Local & Community
Local Heart Hero Shares Life-Saving CPR Story on National Wear Red Day
National Wear Red Day marks the American Heart Association's 2026 campaign push: in a cardiac emergency, the true first responder is often an everyday bystander, not a medical professional.
Heart disease remains the number one killer in America, and cardiac arrest can strike anywhere—at the gym, in a grocery store, or on the sidelines of a child's soccer game. Yet bystanders step in only about 40% of the time, often due to uncertainty or lack of training.
Shari Chun, an American Heart Association volunteer, knows this firsthand. She was leaving a facility when she spotted a man lying on the grass with his wife hunched over him.

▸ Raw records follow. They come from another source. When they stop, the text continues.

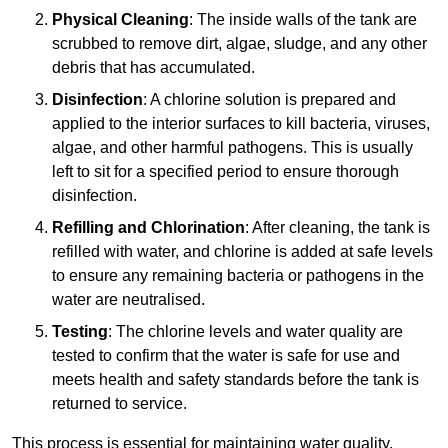
Physical Cleaning
: The inside walls of the tank are
scrubbed to remove dirt, algae, sludge, and any other
debris that has accumulated.
Disinfection
: A chlorine solution is prepared and
applied to the interior surfaces to kill bacteria, viruses,
algae, and other harmful pathogens. This is usually
left to sit for a specified period to ensure thorough
disinfection.
Refilling and Chlorination
: After cleaning, the tank is
refilled with water, and chlorine is added at safe levels
to ensure any remaining bacteria or pathogens in the
water are neutralised.
Testing
: The chlorine levels and water quality are
tested to confirm that the water is safe for use and
meets health and safety standards before the tank is
returned to service.
This process is essential for maintaining water quality,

Chun ran across the street and found him in cardiac arrest, not breathing. She immediately started hands-only CPR and continued for about five minutes until paramedics arrived.
"Although I am a nurse, the skills that I used on that day were skills that anyone in the community could have used because I only performed hands-only CPR for approximately five minutes until the ambulance arrived, and that was enough to save his life," Chun said.
Hands-only CPR eliminates mouth-to-mouth resuscitation. The technique requires only hard, fast chest compressions in the center of the chest until emergency responders arrive.
The American Heart Association aims to have one person in every household know hands-only CPR by 2028. A 90-second training video is available at heart.org/handsonlycpr. Performing CPR increases a cardiac arrest victim's chances of survival two to three times.